The "high-level" best practice for doing this is:
- Store user-input the way it was entered into the system
- HTML encode all user-input when it is output on any page
- Use a white-list approach to "de-encode" allowed HTML characters, attributes, attribute values, etc. that you encoded in the previous step
HTML Encoding user-input on output will stop JavaScript from being executed on your site.
The reasons why you want to store user-input "as entered" is because you may in the future decide to output user data in other formats (PDF, email, JavaScript, RSS, etc) that don't have the same rules for encoding. As a result, you should keep data as close to its original form as possible. This will make things easier to deal with later.
For HTML Encoding user-input, you can use System.Web.HttpUtility.HtmlEncode(...)
.
To combine steps 2 & 3, you can use Microsoft's AntiXSS library. It provides some extra encoding methods that the HttpUtility class doesn't provide to make your job easier.

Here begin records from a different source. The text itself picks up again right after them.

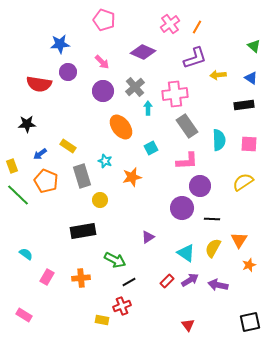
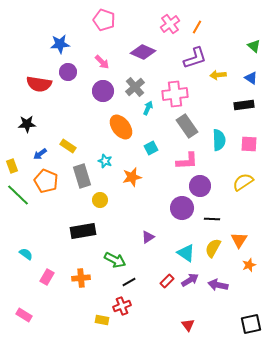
cyan arrow at (148, 108): rotated 24 degrees clockwise
black square at (250, 322): moved 1 px right, 2 px down
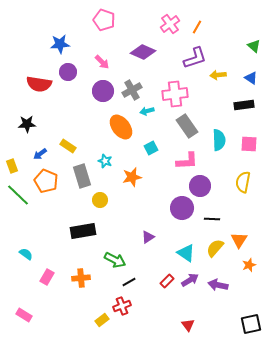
gray cross at (135, 87): moved 3 px left, 3 px down; rotated 12 degrees clockwise
cyan arrow at (148, 108): moved 1 px left, 3 px down; rotated 128 degrees counterclockwise
yellow semicircle at (243, 182): rotated 45 degrees counterclockwise
yellow semicircle at (213, 248): moved 2 px right; rotated 12 degrees clockwise
yellow rectangle at (102, 320): rotated 48 degrees counterclockwise
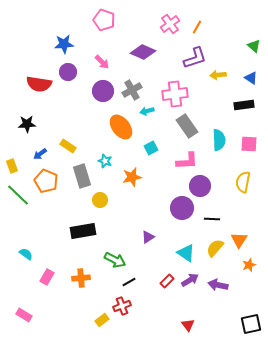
blue star at (60, 44): moved 4 px right
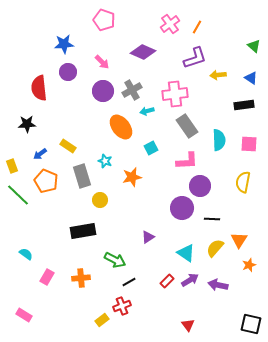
red semicircle at (39, 84): moved 4 px down; rotated 75 degrees clockwise
black square at (251, 324): rotated 25 degrees clockwise
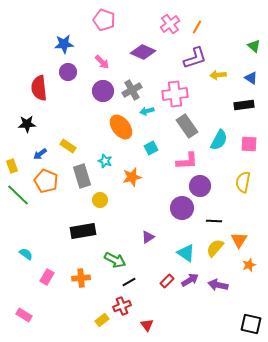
cyan semicircle at (219, 140): rotated 30 degrees clockwise
black line at (212, 219): moved 2 px right, 2 px down
red triangle at (188, 325): moved 41 px left
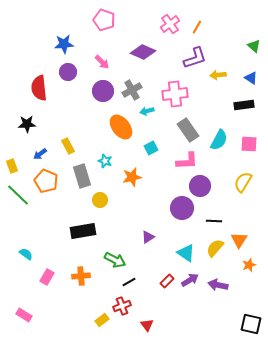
gray rectangle at (187, 126): moved 1 px right, 4 px down
yellow rectangle at (68, 146): rotated 28 degrees clockwise
yellow semicircle at (243, 182): rotated 20 degrees clockwise
orange cross at (81, 278): moved 2 px up
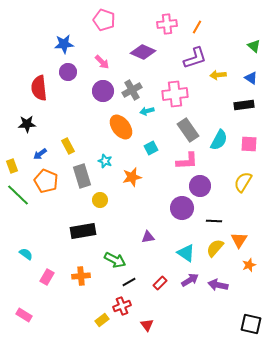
pink cross at (170, 24): moved 3 px left; rotated 30 degrees clockwise
purple triangle at (148, 237): rotated 24 degrees clockwise
red rectangle at (167, 281): moved 7 px left, 2 px down
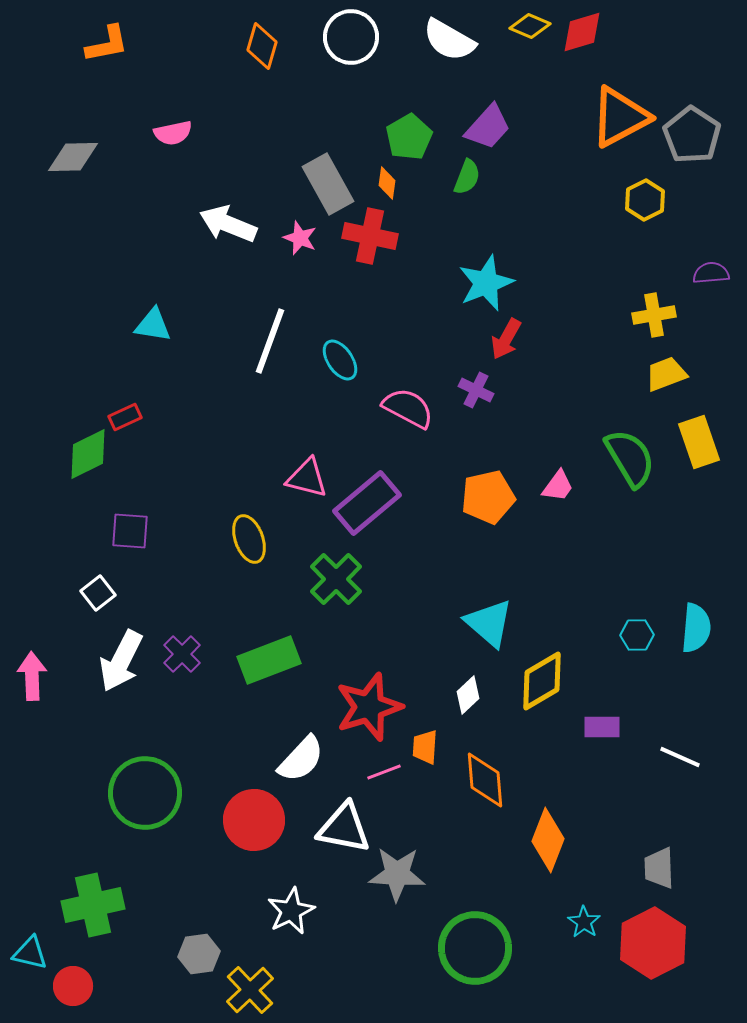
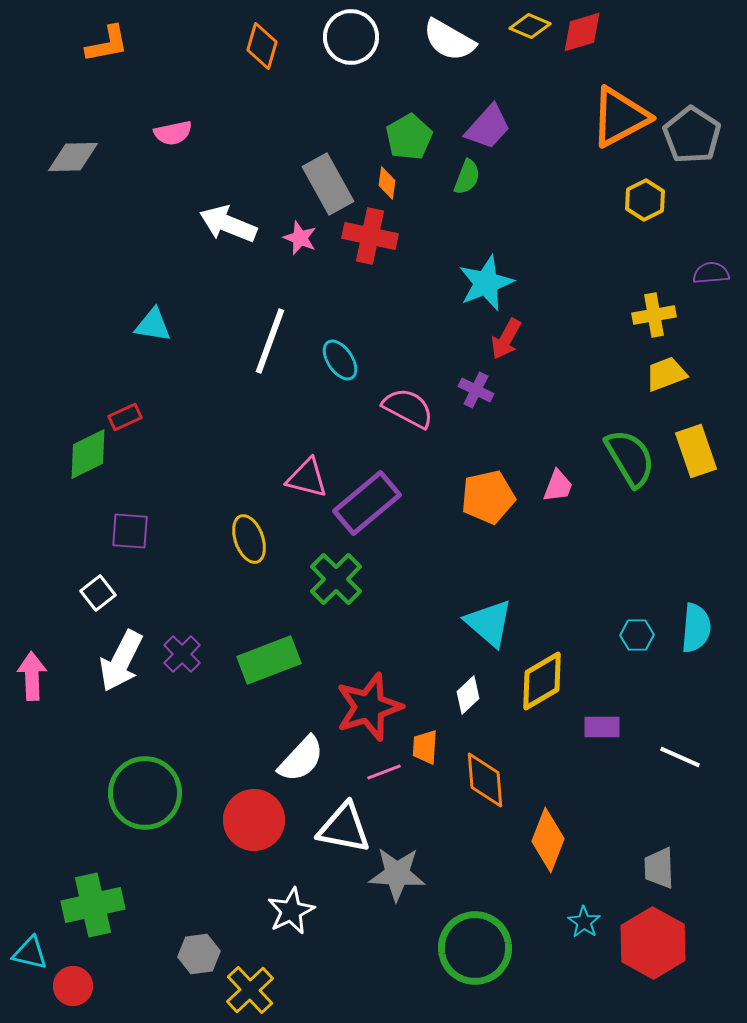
yellow rectangle at (699, 442): moved 3 px left, 9 px down
pink trapezoid at (558, 486): rotated 15 degrees counterclockwise
red hexagon at (653, 943): rotated 4 degrees counterclockwise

I was unaware until Malcolm pointed out in the comments, that the latest version of this library includes a method called GetSafeHtmlFragment(...)
which will remove all JavaScript manually. This will handle all of the heavy lifting of removing user-entered JavaScript code for you. You will most likely want to use GetSafeHtmlFragment
and not GetSafeHtml
, which is designed to encode entire HTML documents.